What the exercise asks - Among the records below, which lines contain the string "Percent"? Report them.

Records from a data source
--*--
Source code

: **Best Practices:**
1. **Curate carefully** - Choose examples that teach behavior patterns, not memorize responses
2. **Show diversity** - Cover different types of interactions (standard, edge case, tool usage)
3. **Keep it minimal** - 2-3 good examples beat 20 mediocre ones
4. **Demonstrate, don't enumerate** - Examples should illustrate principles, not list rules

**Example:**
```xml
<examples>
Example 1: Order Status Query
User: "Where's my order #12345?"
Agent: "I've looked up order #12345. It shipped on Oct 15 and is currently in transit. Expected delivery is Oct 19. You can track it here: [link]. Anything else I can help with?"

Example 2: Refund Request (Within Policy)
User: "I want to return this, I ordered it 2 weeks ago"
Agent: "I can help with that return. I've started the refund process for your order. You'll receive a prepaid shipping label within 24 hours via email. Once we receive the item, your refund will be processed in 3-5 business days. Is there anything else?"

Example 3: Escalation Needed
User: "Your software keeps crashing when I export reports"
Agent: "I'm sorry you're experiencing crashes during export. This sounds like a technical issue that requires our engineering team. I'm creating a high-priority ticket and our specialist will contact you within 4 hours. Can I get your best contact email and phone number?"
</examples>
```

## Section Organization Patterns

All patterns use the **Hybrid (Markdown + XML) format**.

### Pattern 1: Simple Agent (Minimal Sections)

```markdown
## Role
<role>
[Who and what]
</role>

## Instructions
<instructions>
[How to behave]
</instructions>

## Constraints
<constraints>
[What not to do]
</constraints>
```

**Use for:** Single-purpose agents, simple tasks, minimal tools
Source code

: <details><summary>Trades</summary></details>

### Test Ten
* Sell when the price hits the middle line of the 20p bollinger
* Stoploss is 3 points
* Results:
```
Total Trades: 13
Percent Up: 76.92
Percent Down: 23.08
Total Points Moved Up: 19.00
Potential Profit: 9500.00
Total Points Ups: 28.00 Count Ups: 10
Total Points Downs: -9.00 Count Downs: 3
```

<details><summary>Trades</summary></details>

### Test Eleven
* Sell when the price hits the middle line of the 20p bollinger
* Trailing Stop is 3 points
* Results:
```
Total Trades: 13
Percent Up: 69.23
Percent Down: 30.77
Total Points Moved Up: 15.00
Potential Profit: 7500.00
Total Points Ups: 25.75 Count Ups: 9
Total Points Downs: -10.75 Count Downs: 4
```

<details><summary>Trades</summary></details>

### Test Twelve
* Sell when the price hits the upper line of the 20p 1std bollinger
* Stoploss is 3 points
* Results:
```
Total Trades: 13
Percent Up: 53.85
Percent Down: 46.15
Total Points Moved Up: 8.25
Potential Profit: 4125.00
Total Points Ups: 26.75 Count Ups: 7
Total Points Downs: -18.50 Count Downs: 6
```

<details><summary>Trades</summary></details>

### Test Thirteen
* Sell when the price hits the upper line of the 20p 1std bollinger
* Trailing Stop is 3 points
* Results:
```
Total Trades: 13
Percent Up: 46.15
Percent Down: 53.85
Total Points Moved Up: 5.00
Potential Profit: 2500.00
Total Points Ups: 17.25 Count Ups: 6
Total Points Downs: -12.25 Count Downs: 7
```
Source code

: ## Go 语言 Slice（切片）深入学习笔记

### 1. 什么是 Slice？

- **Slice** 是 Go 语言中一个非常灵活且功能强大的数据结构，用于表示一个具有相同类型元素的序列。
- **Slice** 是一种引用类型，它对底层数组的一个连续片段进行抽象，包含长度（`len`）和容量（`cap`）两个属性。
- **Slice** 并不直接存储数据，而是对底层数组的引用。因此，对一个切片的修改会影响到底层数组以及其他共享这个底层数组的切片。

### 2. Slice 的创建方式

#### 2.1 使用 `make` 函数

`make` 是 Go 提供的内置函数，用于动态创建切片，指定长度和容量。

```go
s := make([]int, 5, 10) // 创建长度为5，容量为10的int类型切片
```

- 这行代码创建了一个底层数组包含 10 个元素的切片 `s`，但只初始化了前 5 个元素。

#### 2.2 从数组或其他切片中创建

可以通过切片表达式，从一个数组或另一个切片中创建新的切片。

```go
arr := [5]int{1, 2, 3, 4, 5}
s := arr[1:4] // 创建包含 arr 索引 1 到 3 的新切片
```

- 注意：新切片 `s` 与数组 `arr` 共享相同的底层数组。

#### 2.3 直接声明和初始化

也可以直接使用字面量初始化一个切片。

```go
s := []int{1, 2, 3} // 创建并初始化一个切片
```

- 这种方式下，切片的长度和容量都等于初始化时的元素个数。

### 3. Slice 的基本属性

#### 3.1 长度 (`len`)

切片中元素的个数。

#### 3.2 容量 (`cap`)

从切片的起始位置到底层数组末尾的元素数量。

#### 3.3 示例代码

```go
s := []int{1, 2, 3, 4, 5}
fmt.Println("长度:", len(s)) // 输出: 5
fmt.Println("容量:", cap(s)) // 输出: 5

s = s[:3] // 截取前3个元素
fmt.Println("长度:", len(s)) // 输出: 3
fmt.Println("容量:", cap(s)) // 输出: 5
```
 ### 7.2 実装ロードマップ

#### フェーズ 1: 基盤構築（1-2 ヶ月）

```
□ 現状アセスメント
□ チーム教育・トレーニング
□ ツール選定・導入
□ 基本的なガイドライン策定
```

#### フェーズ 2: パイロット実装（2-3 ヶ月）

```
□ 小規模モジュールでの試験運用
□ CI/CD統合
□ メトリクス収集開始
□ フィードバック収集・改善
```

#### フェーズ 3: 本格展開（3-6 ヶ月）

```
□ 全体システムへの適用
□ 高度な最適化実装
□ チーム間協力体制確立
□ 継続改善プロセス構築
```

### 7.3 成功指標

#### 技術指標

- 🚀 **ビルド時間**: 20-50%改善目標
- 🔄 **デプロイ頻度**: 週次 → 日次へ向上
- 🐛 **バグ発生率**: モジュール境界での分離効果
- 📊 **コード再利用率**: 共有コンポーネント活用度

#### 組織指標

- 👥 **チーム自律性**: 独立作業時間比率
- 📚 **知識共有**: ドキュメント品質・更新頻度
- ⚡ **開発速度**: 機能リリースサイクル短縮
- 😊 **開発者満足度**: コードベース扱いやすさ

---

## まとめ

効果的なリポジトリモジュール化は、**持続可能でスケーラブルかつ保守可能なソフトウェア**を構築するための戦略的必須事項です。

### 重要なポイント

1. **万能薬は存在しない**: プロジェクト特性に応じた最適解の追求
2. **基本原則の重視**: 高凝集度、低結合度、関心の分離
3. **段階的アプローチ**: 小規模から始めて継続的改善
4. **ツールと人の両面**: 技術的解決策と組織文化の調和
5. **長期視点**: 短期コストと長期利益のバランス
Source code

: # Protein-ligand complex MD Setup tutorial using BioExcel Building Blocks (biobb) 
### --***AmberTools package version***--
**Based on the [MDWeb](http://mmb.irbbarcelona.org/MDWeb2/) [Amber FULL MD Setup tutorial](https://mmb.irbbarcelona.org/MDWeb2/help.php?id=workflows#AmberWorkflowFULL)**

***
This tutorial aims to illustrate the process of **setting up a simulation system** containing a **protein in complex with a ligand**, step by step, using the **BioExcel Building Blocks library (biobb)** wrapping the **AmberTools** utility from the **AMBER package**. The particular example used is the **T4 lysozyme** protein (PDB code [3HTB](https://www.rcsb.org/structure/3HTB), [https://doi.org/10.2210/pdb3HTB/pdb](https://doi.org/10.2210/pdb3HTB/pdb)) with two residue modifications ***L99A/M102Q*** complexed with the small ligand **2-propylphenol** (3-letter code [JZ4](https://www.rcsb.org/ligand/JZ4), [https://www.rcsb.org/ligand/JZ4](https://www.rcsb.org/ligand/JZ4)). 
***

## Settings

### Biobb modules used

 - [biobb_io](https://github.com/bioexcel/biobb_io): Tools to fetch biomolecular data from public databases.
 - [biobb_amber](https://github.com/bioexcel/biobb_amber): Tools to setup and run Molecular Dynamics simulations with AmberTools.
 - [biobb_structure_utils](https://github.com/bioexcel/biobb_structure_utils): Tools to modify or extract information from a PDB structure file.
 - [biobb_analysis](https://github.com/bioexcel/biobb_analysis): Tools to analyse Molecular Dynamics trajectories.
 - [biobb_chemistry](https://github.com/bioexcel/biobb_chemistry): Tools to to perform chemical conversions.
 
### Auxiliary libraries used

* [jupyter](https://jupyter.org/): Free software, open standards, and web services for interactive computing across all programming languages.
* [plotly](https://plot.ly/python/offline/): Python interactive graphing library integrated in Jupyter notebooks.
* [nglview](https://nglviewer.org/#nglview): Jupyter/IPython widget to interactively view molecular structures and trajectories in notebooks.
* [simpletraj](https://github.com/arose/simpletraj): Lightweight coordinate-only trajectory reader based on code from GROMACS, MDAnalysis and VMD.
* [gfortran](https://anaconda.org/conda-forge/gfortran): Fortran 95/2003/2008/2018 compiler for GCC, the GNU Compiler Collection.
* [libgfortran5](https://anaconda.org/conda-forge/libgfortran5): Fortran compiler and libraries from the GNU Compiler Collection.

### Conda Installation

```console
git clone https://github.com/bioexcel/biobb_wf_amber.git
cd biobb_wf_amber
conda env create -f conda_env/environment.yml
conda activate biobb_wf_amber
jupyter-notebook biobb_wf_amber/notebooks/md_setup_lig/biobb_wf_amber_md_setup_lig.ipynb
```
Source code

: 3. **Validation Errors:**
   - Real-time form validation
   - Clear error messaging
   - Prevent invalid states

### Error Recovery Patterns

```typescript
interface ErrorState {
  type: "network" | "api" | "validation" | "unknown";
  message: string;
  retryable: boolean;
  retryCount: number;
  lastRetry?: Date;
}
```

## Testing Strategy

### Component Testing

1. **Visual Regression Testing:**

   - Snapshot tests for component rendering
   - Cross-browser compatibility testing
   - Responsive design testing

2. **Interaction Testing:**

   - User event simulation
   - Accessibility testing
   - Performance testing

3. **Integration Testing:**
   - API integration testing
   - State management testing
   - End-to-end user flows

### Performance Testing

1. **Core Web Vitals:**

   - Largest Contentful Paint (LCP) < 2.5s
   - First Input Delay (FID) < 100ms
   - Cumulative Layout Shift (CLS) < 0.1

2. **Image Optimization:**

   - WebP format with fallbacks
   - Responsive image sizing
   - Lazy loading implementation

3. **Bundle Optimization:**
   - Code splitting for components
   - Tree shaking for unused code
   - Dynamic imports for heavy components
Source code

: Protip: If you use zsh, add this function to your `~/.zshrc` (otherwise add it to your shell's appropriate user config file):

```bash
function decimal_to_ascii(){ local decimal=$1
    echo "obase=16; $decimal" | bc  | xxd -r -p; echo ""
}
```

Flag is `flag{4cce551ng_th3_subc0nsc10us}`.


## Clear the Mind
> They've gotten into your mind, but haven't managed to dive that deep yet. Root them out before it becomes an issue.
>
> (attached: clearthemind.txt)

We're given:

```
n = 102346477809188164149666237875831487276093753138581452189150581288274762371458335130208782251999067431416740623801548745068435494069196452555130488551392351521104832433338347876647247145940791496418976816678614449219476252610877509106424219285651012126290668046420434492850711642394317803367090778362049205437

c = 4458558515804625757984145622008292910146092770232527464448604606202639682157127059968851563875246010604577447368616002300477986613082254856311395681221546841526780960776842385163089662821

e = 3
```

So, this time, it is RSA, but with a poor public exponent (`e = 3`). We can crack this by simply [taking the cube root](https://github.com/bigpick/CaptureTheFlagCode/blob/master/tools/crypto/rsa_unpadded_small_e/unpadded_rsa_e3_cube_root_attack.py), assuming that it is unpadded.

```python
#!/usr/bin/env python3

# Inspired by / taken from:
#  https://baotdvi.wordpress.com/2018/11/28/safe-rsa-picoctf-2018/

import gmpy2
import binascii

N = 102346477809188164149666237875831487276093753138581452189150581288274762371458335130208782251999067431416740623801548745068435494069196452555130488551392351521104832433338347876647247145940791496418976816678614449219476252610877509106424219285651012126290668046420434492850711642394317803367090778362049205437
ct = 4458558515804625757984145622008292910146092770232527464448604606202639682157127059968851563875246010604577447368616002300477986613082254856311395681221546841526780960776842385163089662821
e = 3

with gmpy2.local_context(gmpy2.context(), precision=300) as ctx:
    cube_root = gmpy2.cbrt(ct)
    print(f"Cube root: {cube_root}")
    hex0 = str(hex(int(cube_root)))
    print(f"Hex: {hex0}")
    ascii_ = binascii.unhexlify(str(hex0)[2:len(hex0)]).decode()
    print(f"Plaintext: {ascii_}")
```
--*--
Exercise output -
Percent Up: 76.92
Percent Down: 23.08
Percent Up: 69.23
Percent Down: 30.77
Percent Up: 53.85
Percent Down: 46.15
Percent Up: 46.15
Percent Down: 53.85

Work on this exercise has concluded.